Ohne Design wäre das Essen oft wohl etwas schwieriger und langweiliger. Sogar die Lebensmittel selbst wurden Designstandards unterzogen wie z.B. die Makkaroni-Pasta. Mit ihrer zylindrischen Form ist sie nicht nur ideal zum Kochen, sondern hält auch die Soße perfekt fest. In Spanien ist die gefüllte Olive ebenfalls ein Objekt höchster Begierde. Äußerst clever und einfach ist sie eine köstliche Mischung aus einem salzigen Meerestier und der Frucht des Landes. Und wie letztendlich bekommt man Kinder dazu, Gemüse zu essen? Mit den »Candy Vegetales« von Mr. Simon. Brokkoliröschen oder Radieschen aufgespießt auf einen Lutscher-Stiel, damit sie der süßen Versuchung ähneln.

Eine innovative Mischung aus Essen und Technik ist der »Citrus Spray« von Alberto Azra; eine äußerst clevere Methode, an den Saft im Innern einer Zitrone zu gelangen und diesen sogar direkt in der Frucht aufbewahren zu können. Eine Schraube mit Sprühkopf dreht sich in die Zitrone und sammelt den Saft, der sodann über den Salat gesprüht werden kann; außerdem wird die Zitrone vor dem Austrocknen geschützt. Natürlich ist dies ebenso sehr ein Spielzeug wie der Tischfussball-Tisch des Chefkochs Jose Andres, welcher ein normaler Tischfussball darstellt mit einer Glasplatte darüber, damit er wie ein ganz normaler Esstisch benutzt werden kann. Diese persönliche Kreation des ehemaligen elBulli-Kochs soll eine Metapher sein für die Art und Weise Tapas zu essen; man kann spielen während man isst; Spaß und informelles unkompliziertes Benehmen bei Tisch.

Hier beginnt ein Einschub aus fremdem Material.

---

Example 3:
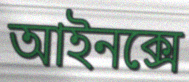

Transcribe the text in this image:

Design plus Funktion gleich perfekte Innovation. Dafür gibt es in der Ausstellung viele Beispiele: »Phantom« von Martin Azua heißt der neueste Brotkorb, eine Stoffserviette, die mit Hilfe von zwei Stahlringen zu einem Brotkorb umfunktioniert wird; »Malla« von Curro Claret ist ein neuartiger Obstkorb, welches ein skelettartiges Gestell aus Stahl darstellt, an dem man das Netz, im dem die Orangen oft verpackt werden, einhängt und somit den Boden kreiert. »Bakus« von Tati Guimaraes hilft dabei, Erinnerungen in Form von Korken zu sammeln. Ein exklusiver viereckiger Behälter aus Stahl, den man mit Korken füllt und auf dem man schlussendlich heiße Gefäße stellt. Nicht zu vergessen, der Flaschenöffner »Doble palanca« von David Olaneta, der gleichzeitig die Flasche zur Skulptur macht.

Spanische Kreativität und die Innovation der Designindustrie zeigen uns ein Land, das imaginativ, leidenschaftlich und modern ist, vor allem aber sein Essen über alles liebt.